El Gobernador de Jerusalén dijo: «Nunca he conocido una expresión más unida de pesar y respeto de lo que fue invocado por la absoluta simplicidad de la ceremonia».

Los periodistas estimaron que asistieron más de diez mil personas: árabes, turcos, persas, kurdos, armenios, europeos, estadounidenses, judíos, católicos, ortodoxos, anglicanos, musulmanes, drusos y bahá’ís, funcionarios gubernamentales y clérigos y los más ricos y los más pobres, todos allí para mostrar su profundo respeto por el hombre que un periódico llamó «La personificación del humanitarismo». Luto, gemidos y lamentos, la gran multitud colectivamente sintió una sensación tan profunda de pérdida que muchos de los asistentes lucharon poderosamente con sus emociones.

Y tenían razones para llorar. Los dolientes reunidos habían perdido a alguien tan único y humilde, tan sabio y desinteresado y dedicado al servicio de los demás, que temían haber perdido algo irreemplazable, algo enormemente precioso, no solo un hombre, sino un alma verdaderamente heroica y trascendente. Muchos en esa multitud gigantesca literalmente le debían la vida a Abdu’l-Bahá, ya sea por las generosas donaciones que les había dado a los pobres durante décadas o por el grano que había almacenado para alimentar a las personas hambrientas de Palestina durante lo que llamaron «La Gran Calamidad», el largo período en que la Primera Guerra Mundial había separado a su país de los suministros de alimentos.

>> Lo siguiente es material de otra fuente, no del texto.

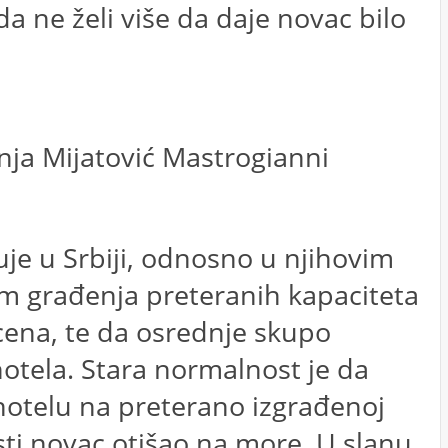
a ne želi više da daje novac bilo
nja Mijatović Mastrogianni
uje u Srbiji, odnosno u njihovim
lem građenja preteranih kapaciteta
 cena, te da osrednje skupo
hotela. Stara normalnost je da
 hotelu na preterano izgrađenoj
sti novac otišao na more. U slanu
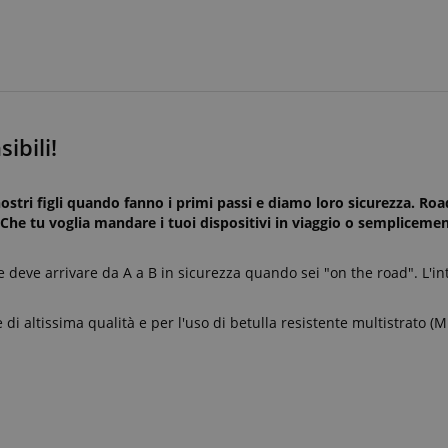
ibili!
ostri figli quando fanno i primi passi e diamo loro sicurezza. Roa
 Che tu voglia mandare i tuoi dispositivi in viaggio o semplicemen
 deve arrivare da A a B in sicurezza quando sei "on the road". L'in
altissima qualità e per l'uso di betulla resistente multistrato (Mu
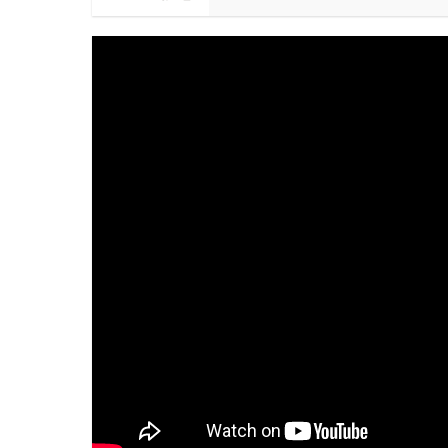
鍋寶商品安心保證❤️
會員獨享 滿千折百！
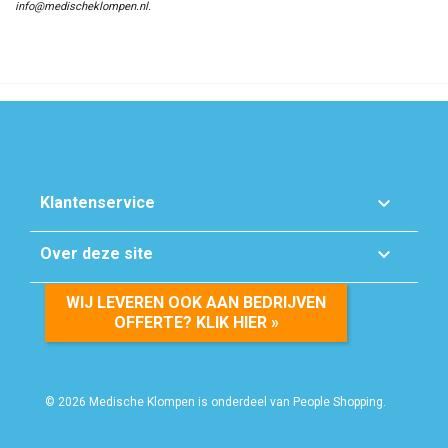
info@medischeklompen.nl.

Klantenservice

Over deze site
WIJ LEVEREN OOK AAN BEDRIJVEN
OFFERTE? KLIK HIER »
© 2026 Medische Klompen is onderdeel van People Shopping.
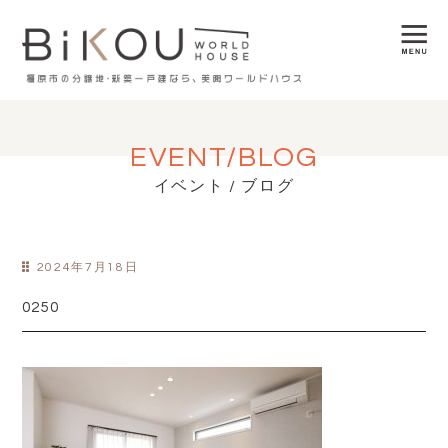
EVENT/BLOG
イベント / ブログ
2024年7月18日
0250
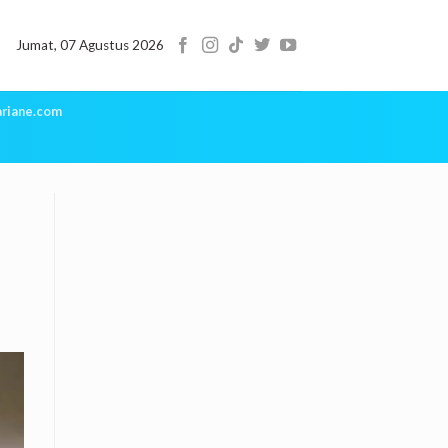
Jumat, 07 Agustus 2026
riane.com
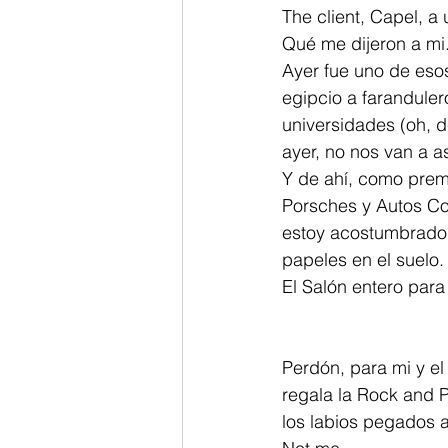
The client, Capel, 
Qué me dijeron a mi
Ayer fue uno de esos
egipcio a faranduler
universidades (oh, 
ayer, no nos van a a
Y de ahí, como premi
Porsches y Autos Co
estoy acostumbrado 
papeles en el suelo.
El Salón entero para
Perdón, para mi y e
regala la Rock and 
los labios pegados a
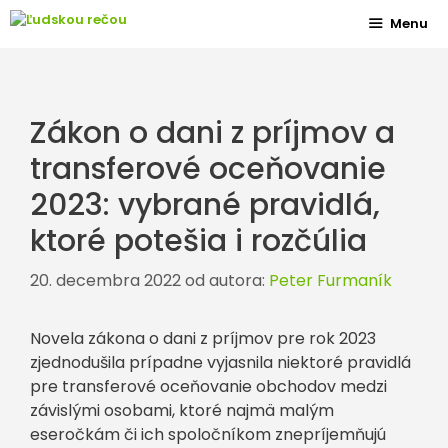
Preskočiť
Menu
na
obsah
Zákon o dani z príjmov a
transferové oceňovanie
2023: vybrané pravidlá,
ktoré potešia i rozčúlia
20. decembra 2022
od autora:
Peter Furmaník
Novela zákona o dani z príjmov pre rok 2023
zjednodušila prípadne vyjasnila niektoré pravidlá
pre transferové oceňovanie obchodov medzi
závislými osobami, ktoré najmä malým
eseročkám či ich spoločníkom znepríjemňujú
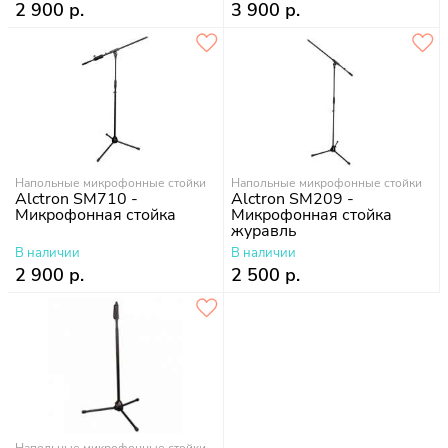
2 900 р.
3 900 р.
Напольные микрофонные стойки
Напольные микрофонные стойки
Alctron SM710 -
Alctron SM209 -
Микрофонная стойка
Микрофонная стойка
журавль
В наличии
В наличии
2 900 р.
2 500 р.
Напольные микрофонные стойки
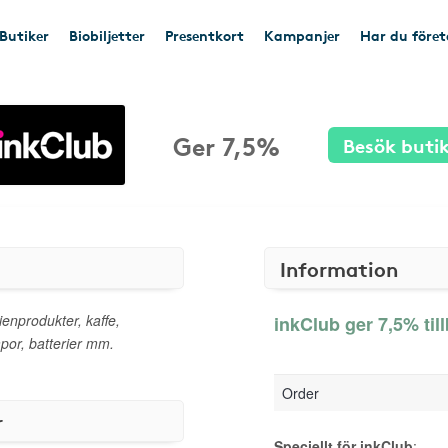
Butiker
Biobiljetter
Presentkort
Kampanjer
Har du före
Ger 7,5%
Besök buti
Information
ienprodukter, kaffe,
inkClub ger 7,5% til
or, batterier mm.
Order
r
Speciellt för inkClub
:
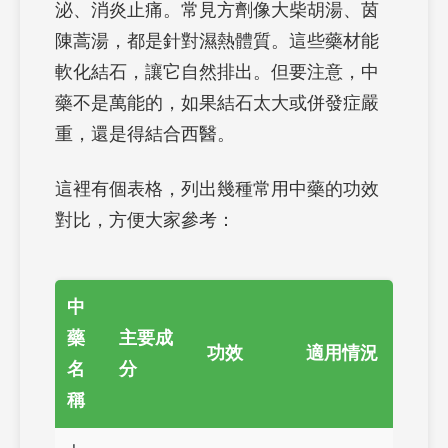
泌、消炎止痛。常見方劑像大柴胡湯、茵
陳蒿湯，都是針對濕熱體質。這些藥材能
軟化結石，讓它自然排出。但要注意，中
藥不是萬能的，如果結石太大或併發症嚴
重，還是得結合西醫。
這裡有個表格，列出幾種常用中藥的功效
對比，方便大家參考：
中
藥
主要成
功效
適用情況
名
分
稱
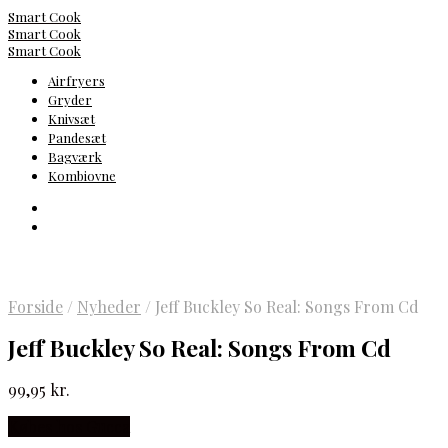
Smart Cook
Smart Cook
Smart Cook
Airfryers
Gryder
Knivsæt
Pandesæt
Bagværk
Kombiovne
Forside
/
Nyheder
/
Jeff Buckley So Real: Songs From Cd
Jeff Buckley So Real: Songs From Cd
99,95
kr.
Købes hos Gucca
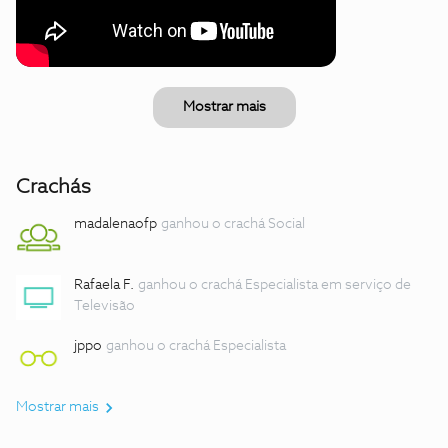
Mostrar mais
Crachás
madalenaofp
ganhou o crachá Social
Rafaela F.
ganhou o crachá Especialista em serviço de
Televisão
jppo
ganhou o crachá Especialista
Mostrar mais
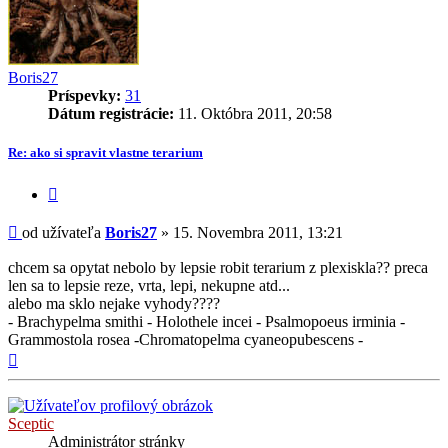
Boris27
Príspevky:
31
Dátum registrácie:
11. Októbra 2011, 20:58
Re: ako si spravit vlastne terarium
Citovať
príspevok
Príspevok
od užívateľa
Boris27
»
15. Novembra 2011, 13:21
chcem sa opytat nebolo by lepsie robit terarium z plexiskla?? preca
len sa to lepsie reze, vrta, lepi, nekupne atd...
alebo ma sklo nejake vyhody????
- Brachypelma smithi - Holothele incei - Psalmopoeus irminia -
Grammostola rosea -Chromatopelma cyaneopubescens -
Hore
Sceptic
Administrátor stránky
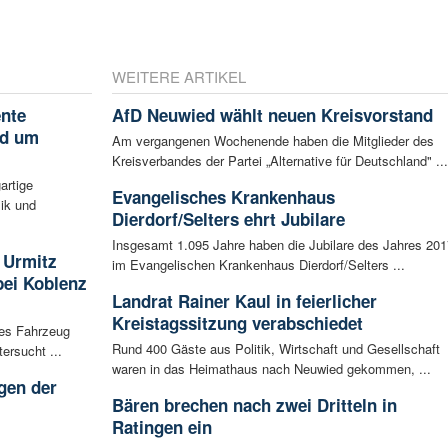
WEITERE ARTIKEL
ente
AfD Neuwied wählt neuen Kreisvorstand
nd um
Am vergangenen Wochenende haben die Mitglieder des
Kreisverbandes der Partei „Alternative für Deutschland" ...
artige
Evangelisches Krankenhaus
ik und
Dierdorf/Selters ehrt Jubilare
Insgesamt 1.095 Jahre haben die Jubilare des Jahres 201
 Urmitz
im Evangelischen Krankenhaus Dierdorf/Selters ...
bei Koblenz
Landrat Rainer Kaul in feierlicher
Kreistagssitzung verabschiedet
les Fahrzeug
Rund 400 Gäste aus Politik, Wirtschaft und Gesellschaft
ersucht ...
waren in das Heimathaus nach Neuwied gekommen, ...
gen der
Bären brechen nach zwei Dritteln in
i
Ratingen ein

Un viejo dicho afirma que puedes juzgar a un hombre por las lágrimas derramadas en su funeral. Si eso es cierto, entonces el entierro de Abdu’l-Bahá produjo uno de los derramamientos de lágrimas más espontáneos, profundos y públicos, una expresión de afecto, calidez y ternura que Tierra Santa jamás había presenciado, y demostró la enseñanza de Abdu’l-Bahá de que el amor dura eternamente.